In an Aug. 19, 2004 editorial explaining its the effort to unseal the Heinz will in the name of "transparency of candidacy," the Trib wrote: "All documents related to the late senator's estate were sealed the day after his death. No reason was given ... Probate records are public documents."
So are family court records, usually.
In U.S. courts, the law is based on the "concept of precedent, so it's important for cases to be published and to be available to allow the law to develop," says Brian Vertz, a partner with the Downtown law firm of Pollock, Begg, Komar and Glasser and a member of the American Academy of Matrimonial Lawyers. In fact, Vertz says that since he began practicing in 1992, he has never dealt with a case that resulted in sealed records.
But Vertz also says he believes divorce cases warrant some level of discretion because of their personal nature. Divorce records could reveal proprietary information about a business, or they might attract publicity where minor children are involved. There are no such children in the Scaife marriage, but there could be business related to the Trib that Scaife might not want revealed.
Vertz doesn't think Scaife needs to act consistently in his dual roles ... as publisher, and as future ex-husband: "I don't think it in anyway undermines those [free-press] interests just because he wishes to maintain his privacy." He can't imagine there would be a great deal of public interest in Scaife's divorce -- other than a search for salacious details.
There is a precedent for sealing court records in such cases. In a 1986 decision, the state's Superior Court judge held that divorce proceedings "frequently involve painful recollections of a failed marriage ... and testimony which, if published, could serve only to embarrass and humiliate the litigants." In general, the court the public has a vested interest in being able to ensure that courts are operating fairly, but "no legitimate purpose can be served by broadcasting the intimate details of a soured relationship" ... or in disclosing how marital property is divided.

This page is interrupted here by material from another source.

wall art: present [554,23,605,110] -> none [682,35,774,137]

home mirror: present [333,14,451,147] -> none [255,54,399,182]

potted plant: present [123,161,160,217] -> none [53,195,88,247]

In Allegheny County, Judge J. Stanton Wettig wrote in a 1992 decision, Bryan v. Bryan, that there is a need to both protect privacy and preserve the precedental record. In that case, Wettig sealed the financial data while leaving most of the record public -- the complaint, subsequent orders and distribution of property.
Even Momjian agrees that certain pieces of information, such as Social Security numbers and bank-account numbers, should be redacted from the record. But other than that, he says, Scaife's court case should be as open as the records of your neighbor.

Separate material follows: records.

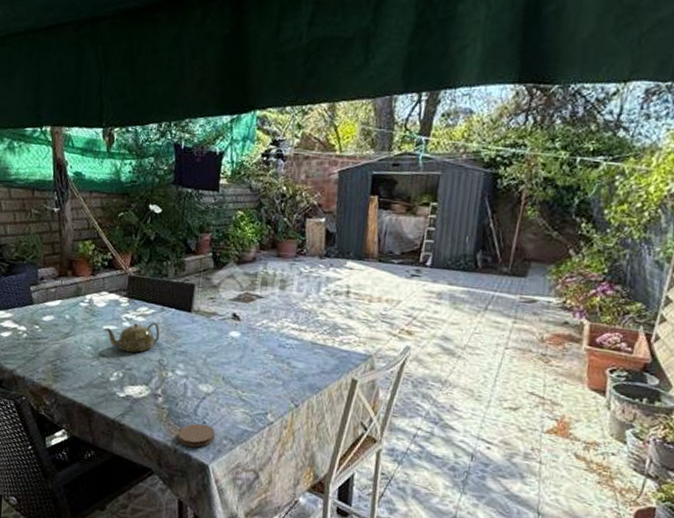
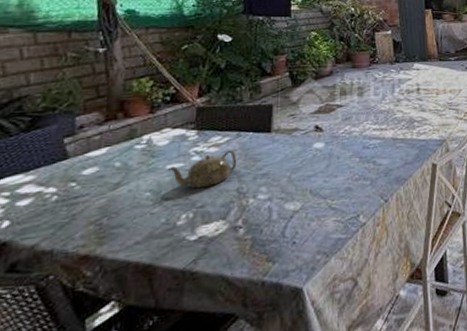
coaster: present [178,423,215,448] -> none [265,244,307,275]

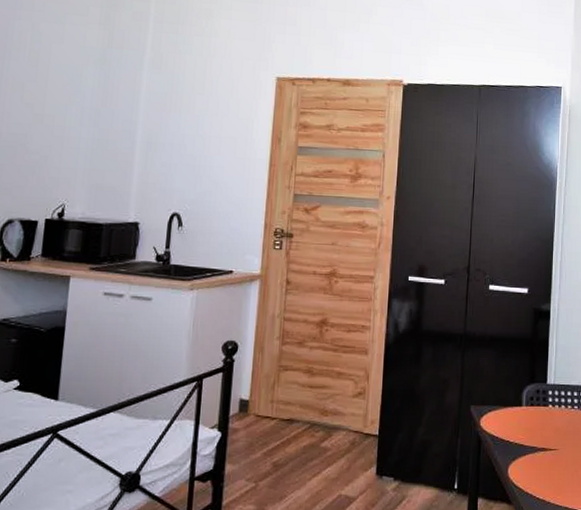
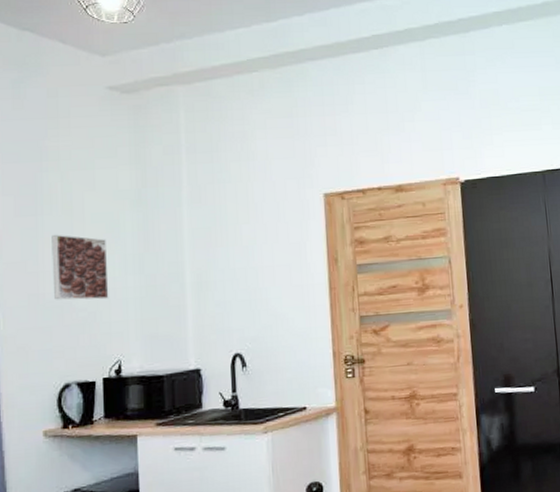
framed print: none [10,79,67,146] -> present [51,234,109,300]

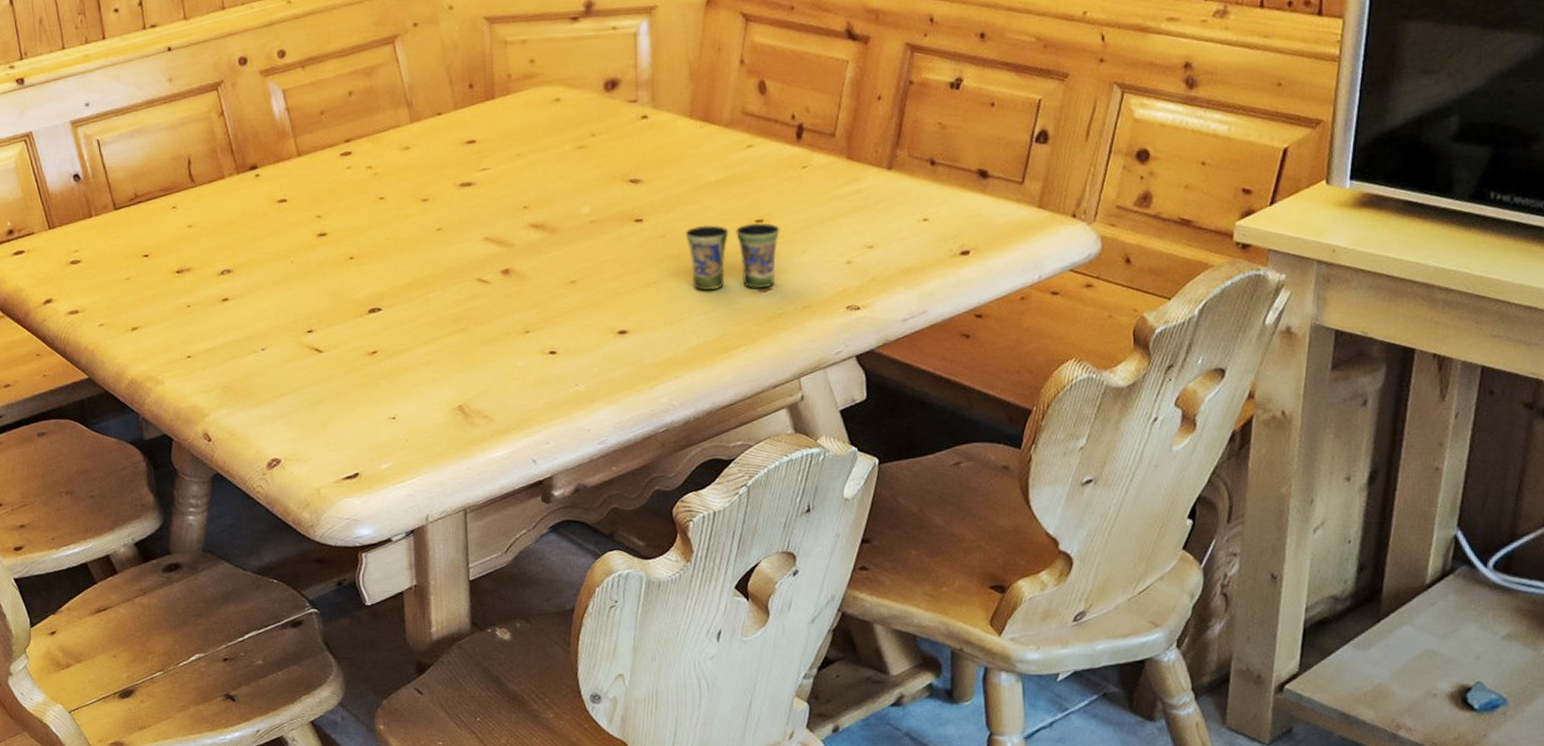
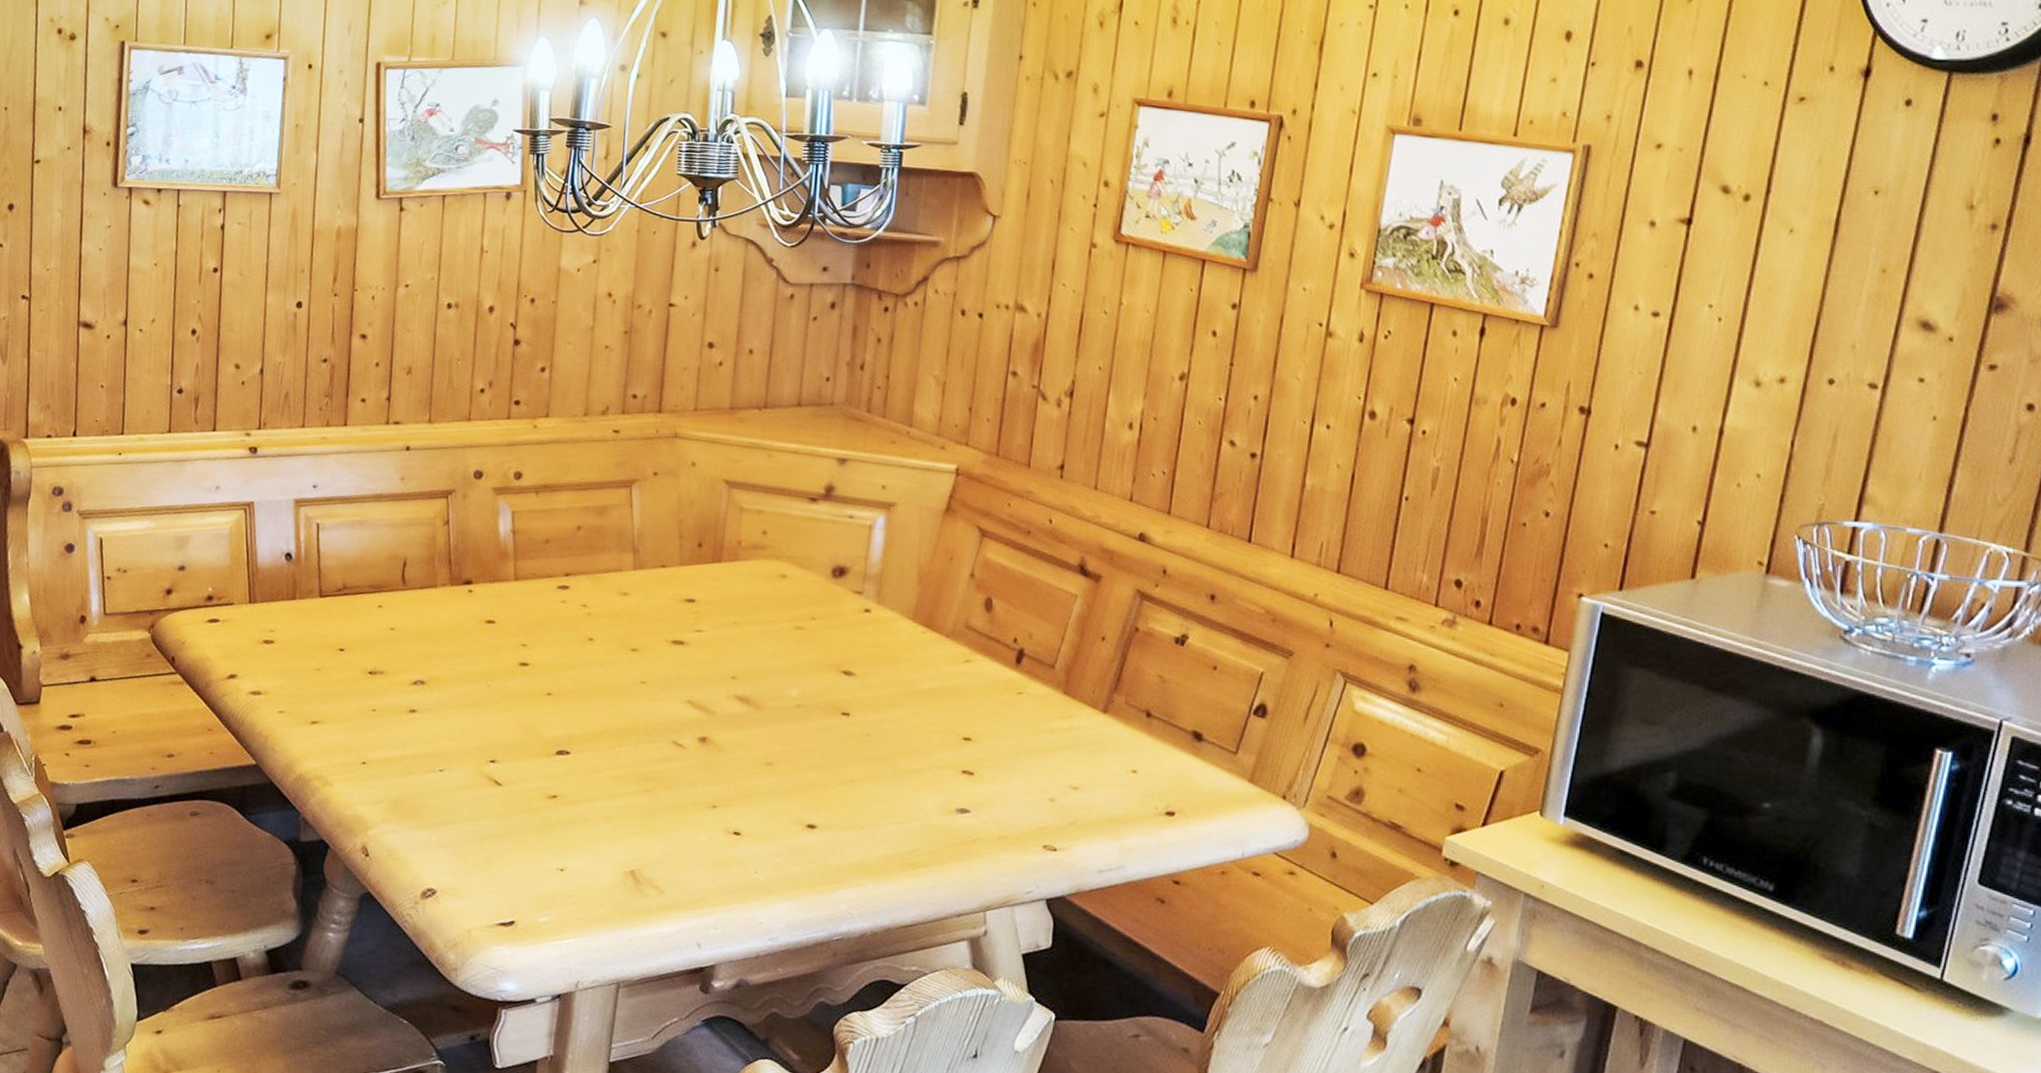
cup: present [685,222,780,291] -> none [890,731,987,810]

Momjian recalled representing CNN talk-show host Larry King in a Philadelphia divorce and causing a stir when he and King's wife asked for a sealed proceeding. "There were 18 reporters there to cover this," Momjian said. "When the judge asked them why they were there, they simply said it's an open courtroom." The judge kept the proceeding open.
"Why should the rules be different just because someone has a billion dollars?" Momjian says. "If the law makes a bus driver reveal his income sources in a public record, then it should make Richard Scaife or anyone else do it too."

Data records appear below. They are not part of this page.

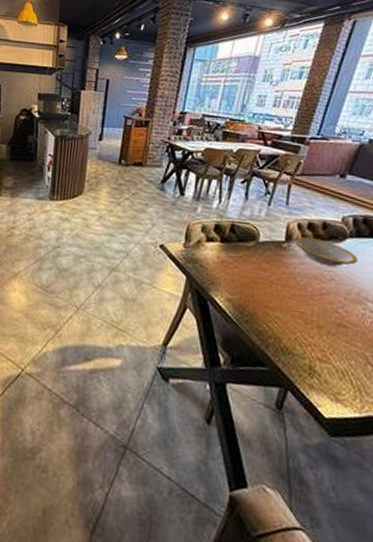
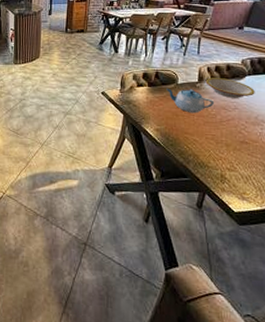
teapot: none [244,246,305,282] -> present [166,88,215,114]

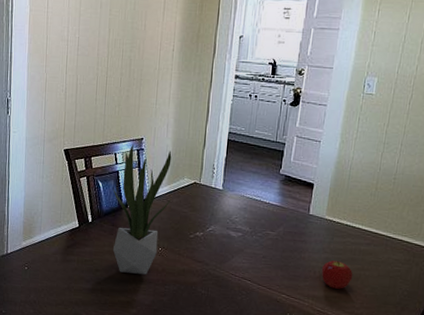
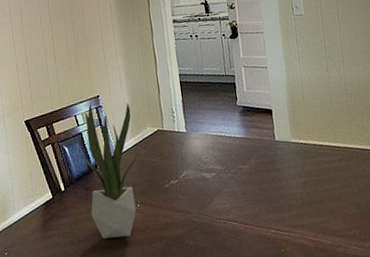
fruit: present [321,260,353,289] -> none [302,183,335,213]

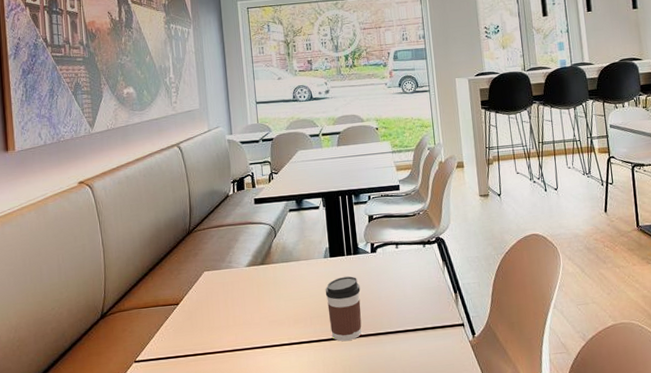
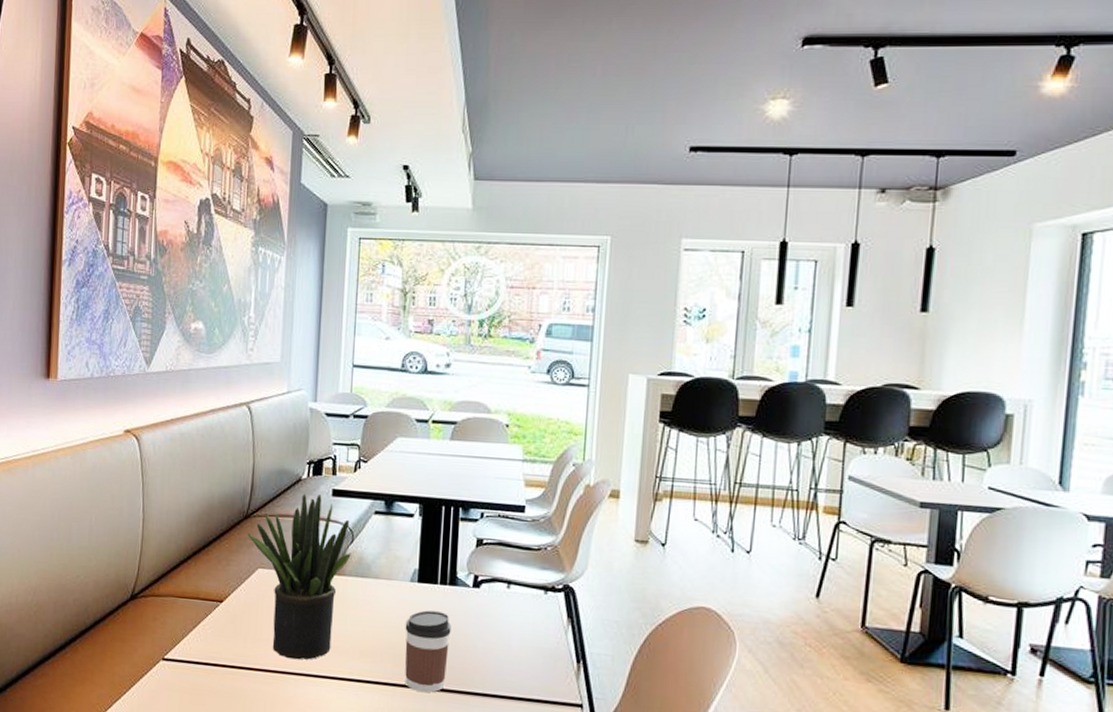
potted plant: none [192,205,276,338] -> present [248,493,351,660]

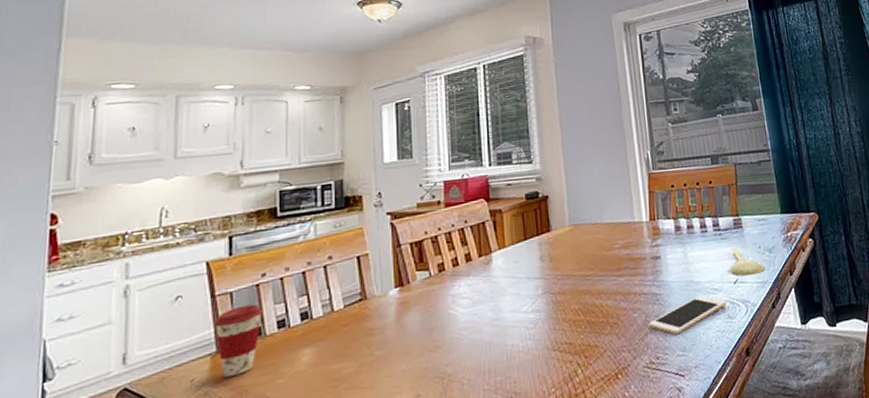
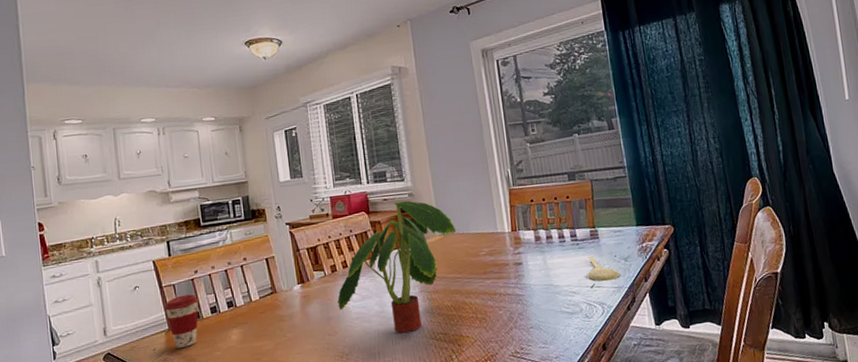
plant: none [443,186,589,345] -> present [337,200,457,333]
cell phone: present [649,295,727,335] -> none [513,297,585,330]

Some information may indeed come out in the days ahead. Just prior to CP's deadline, Pietragallo filed a pleading seeking hundreds of Ritchie Scaife's personal items, items he contends are in the possession of her husband. This action is not sealed, Pietragallo says, because it is a separate case filed outside of family court and will be assigned to another judge.
Otherwise, however, curious onlookers may have to content themselves with whatever tidbits Scaife chooses to disclose. In a rare April 11 interview with gossip columnist Grove, Scaife said he had no pre-nuptial agreement.
"[W]ish me luck," Scaife asked the columnist.